A BAS L’EMPIRE COLONIAL FRANÇAIS ET TOUS LES AUTRES !
– LES PIRATES DES CARAÏBES
2 Capitalism and Slavery, Eric Williams
3 La question de la contribution féminine à la piraterie dans les caraïbes du 18è siècle est une question complexe : les traces historiques de l’identité des pirates viennent des procès à leur encontre. Des témoignages parlent de personnes pirates AFAB qui pour diverses raison s’affranchissaient des normes de genres, et qui dans certains cas étaient identifié.e.s par la justice sous un nom masculin. Beaucoup de sources confirment que des captives et captifs noires ont été libéré.e.s par des pirates. Si les hommes ont été enrôlé, il est difficile de savoir exactement ce qu’il advenait des femmes. En tout cas, deux femmes pirates sont devenues des légendes : le couple lesbien formé par Anne Bonny et Mary Read (Les femmes pirates, Daniel Defoe). Les pirates noir.e.s n’étaient pas jugée, mais simplement remis.e.s sur le marché des esclaves.

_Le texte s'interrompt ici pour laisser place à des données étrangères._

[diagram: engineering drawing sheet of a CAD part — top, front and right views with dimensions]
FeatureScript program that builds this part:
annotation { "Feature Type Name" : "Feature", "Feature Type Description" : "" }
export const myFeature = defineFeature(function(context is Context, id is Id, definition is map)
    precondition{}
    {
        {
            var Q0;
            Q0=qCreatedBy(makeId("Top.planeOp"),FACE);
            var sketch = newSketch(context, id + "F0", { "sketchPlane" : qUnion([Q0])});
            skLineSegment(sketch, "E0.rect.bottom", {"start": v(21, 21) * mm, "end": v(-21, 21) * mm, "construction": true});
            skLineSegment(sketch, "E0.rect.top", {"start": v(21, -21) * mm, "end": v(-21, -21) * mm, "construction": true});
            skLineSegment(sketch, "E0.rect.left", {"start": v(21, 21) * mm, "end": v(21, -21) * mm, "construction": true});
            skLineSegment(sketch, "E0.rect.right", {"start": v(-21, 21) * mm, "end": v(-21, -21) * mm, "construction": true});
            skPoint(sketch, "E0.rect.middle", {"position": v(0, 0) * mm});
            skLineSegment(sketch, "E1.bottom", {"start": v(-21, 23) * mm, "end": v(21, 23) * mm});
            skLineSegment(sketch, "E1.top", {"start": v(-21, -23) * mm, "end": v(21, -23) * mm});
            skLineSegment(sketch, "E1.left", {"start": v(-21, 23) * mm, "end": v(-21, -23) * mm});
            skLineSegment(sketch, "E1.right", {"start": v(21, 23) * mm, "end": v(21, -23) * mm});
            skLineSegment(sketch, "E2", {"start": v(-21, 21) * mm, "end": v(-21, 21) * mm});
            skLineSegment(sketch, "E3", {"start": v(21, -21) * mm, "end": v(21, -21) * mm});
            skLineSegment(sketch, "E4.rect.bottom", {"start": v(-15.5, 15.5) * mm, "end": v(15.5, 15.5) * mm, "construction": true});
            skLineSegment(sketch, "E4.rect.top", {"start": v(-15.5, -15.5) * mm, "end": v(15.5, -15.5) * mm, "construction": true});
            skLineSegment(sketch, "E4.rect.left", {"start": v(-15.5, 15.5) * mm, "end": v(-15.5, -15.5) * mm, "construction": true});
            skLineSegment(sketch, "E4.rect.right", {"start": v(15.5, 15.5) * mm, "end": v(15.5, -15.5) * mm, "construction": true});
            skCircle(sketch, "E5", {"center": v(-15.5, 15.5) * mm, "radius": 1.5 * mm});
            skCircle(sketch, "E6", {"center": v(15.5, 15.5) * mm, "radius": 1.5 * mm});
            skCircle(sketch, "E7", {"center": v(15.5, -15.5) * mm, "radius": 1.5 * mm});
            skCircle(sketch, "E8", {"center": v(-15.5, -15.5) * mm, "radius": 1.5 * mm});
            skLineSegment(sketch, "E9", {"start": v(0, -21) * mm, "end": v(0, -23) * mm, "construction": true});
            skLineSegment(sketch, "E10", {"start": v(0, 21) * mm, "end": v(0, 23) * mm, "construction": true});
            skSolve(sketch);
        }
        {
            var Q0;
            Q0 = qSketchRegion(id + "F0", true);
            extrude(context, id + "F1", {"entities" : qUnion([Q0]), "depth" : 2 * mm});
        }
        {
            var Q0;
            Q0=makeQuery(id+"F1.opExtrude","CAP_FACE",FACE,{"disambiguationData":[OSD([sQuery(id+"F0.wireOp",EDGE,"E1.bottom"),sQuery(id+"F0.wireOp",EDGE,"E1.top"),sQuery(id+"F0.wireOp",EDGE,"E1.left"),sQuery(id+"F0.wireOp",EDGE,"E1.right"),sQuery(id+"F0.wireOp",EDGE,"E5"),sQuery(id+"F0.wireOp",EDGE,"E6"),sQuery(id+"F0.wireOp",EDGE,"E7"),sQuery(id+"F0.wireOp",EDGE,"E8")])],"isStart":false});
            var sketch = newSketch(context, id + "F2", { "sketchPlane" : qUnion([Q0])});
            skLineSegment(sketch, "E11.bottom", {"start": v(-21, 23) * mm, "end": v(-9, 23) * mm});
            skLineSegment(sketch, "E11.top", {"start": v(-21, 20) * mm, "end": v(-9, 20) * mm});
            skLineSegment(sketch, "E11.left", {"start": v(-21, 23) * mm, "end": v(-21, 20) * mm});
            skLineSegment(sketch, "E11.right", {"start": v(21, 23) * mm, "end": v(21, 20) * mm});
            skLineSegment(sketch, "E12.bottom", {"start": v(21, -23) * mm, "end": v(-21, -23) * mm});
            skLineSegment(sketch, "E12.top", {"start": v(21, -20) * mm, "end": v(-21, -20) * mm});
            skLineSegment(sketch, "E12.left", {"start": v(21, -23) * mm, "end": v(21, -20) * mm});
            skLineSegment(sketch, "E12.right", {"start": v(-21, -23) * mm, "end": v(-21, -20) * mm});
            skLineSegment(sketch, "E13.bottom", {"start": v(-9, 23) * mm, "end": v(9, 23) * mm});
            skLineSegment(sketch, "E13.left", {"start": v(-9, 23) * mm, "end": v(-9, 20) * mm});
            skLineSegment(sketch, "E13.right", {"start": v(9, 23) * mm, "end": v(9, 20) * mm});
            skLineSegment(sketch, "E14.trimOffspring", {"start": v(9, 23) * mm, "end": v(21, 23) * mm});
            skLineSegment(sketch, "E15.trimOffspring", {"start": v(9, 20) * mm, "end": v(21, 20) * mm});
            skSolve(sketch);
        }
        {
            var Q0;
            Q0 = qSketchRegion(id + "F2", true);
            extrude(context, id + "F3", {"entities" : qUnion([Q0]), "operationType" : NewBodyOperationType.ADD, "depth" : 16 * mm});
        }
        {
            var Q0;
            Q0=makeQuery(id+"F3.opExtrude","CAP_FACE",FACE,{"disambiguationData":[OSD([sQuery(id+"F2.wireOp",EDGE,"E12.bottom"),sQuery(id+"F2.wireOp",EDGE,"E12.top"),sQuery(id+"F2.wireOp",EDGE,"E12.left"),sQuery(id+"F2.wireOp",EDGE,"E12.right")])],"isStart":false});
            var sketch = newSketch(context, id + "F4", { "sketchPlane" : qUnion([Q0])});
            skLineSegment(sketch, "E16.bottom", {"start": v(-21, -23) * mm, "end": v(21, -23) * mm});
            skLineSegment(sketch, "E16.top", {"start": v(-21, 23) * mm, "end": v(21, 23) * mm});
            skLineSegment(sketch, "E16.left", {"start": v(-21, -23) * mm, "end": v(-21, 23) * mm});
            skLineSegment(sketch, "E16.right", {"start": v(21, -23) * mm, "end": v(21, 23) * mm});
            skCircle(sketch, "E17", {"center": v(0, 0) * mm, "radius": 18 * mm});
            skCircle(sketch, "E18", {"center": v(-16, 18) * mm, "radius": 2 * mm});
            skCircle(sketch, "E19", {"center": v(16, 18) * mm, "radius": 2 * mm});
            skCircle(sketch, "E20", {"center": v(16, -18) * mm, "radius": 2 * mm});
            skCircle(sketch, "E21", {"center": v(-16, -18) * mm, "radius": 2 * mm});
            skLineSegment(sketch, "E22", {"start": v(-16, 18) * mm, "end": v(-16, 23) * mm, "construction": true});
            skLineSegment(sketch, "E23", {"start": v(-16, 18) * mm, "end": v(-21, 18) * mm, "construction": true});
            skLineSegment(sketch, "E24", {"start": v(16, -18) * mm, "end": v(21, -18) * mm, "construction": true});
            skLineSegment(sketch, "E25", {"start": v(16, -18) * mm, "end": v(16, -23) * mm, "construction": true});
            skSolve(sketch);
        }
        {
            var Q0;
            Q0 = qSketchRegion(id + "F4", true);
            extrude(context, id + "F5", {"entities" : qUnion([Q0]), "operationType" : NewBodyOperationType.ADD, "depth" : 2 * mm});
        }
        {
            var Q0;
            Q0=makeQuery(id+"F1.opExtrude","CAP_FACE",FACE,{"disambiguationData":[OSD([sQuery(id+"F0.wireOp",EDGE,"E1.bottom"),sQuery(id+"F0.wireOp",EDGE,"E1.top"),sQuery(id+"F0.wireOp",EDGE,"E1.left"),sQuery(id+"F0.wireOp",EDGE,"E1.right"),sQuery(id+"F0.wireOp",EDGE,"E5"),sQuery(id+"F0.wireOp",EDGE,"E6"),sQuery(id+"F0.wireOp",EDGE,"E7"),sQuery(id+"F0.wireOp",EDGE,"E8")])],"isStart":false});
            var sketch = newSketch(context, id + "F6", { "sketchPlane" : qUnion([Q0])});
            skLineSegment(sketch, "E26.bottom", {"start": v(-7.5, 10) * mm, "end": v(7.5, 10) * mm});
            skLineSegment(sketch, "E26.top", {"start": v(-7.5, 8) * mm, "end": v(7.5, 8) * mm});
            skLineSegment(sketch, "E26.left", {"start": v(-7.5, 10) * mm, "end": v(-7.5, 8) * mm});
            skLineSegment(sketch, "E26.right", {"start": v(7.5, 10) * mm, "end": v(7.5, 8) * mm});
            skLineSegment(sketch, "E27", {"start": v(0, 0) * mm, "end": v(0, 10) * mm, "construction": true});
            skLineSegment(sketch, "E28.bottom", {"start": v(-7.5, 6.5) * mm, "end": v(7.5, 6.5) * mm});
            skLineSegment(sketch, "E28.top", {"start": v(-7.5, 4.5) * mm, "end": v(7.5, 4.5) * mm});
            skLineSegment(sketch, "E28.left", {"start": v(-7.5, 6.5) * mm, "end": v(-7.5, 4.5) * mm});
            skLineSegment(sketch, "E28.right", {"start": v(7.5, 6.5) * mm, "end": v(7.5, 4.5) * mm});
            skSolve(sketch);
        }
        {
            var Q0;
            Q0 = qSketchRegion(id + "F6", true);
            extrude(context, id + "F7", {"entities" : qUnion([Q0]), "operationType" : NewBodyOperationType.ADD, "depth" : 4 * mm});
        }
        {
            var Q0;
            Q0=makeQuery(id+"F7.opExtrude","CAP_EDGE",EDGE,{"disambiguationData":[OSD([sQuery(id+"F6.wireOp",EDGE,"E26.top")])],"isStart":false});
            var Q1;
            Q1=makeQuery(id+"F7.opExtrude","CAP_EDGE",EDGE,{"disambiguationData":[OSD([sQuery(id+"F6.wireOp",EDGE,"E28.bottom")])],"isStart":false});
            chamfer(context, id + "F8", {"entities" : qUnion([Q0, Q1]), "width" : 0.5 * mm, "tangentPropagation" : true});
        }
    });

4 Certains pirates considéraient les captifs comme de la marchandise, mais certains des plus notoires d’entre eux étaient hostiles à l’esclavage, et les noir.e.s déporté.e.s étaient souvent libérés et invités à s’enrôler dans la piraterie si ils le désiraient. Il serait réducteur de considérer les pirates comme uniquement des bandits des mers, et idéaliste de les voir comme des révolutionnaires de leurs époques… cependant ils étaient souvent portés par une éthique particulière pour leur époque. Ils élisaient les capitaines qui étaient dépourvus de privilèges et révocables à tout moment, ils répartissaient les richesses et ont imaginé un système de retraites basé sur le partage des surplus (« Libertalia, une utopie pirate » de Daniel Defoe). Le Célèbre Barbe Noir était connu pour son équipage composé de nombreux hommes noirs libérés. Leur présence parmi les pirates n’avait rien de marginale, mais on estime leurs proportion à 25% à 30% des 5000 pirates entre 1715 et 1726 dans les caraïbes. L’histoire a fini peu à peu par oublier les pirates noirs, mais de grand noms ont persisté dans le temps : le Capitaine Black Ceasar, Abraham Samuel, Francis Spriggs… Hors la quête de richesse et de liberté, la piraterie était un moyen de résistance et de contre-attaque envers les États esclavagistes et coloniaux d’Europe.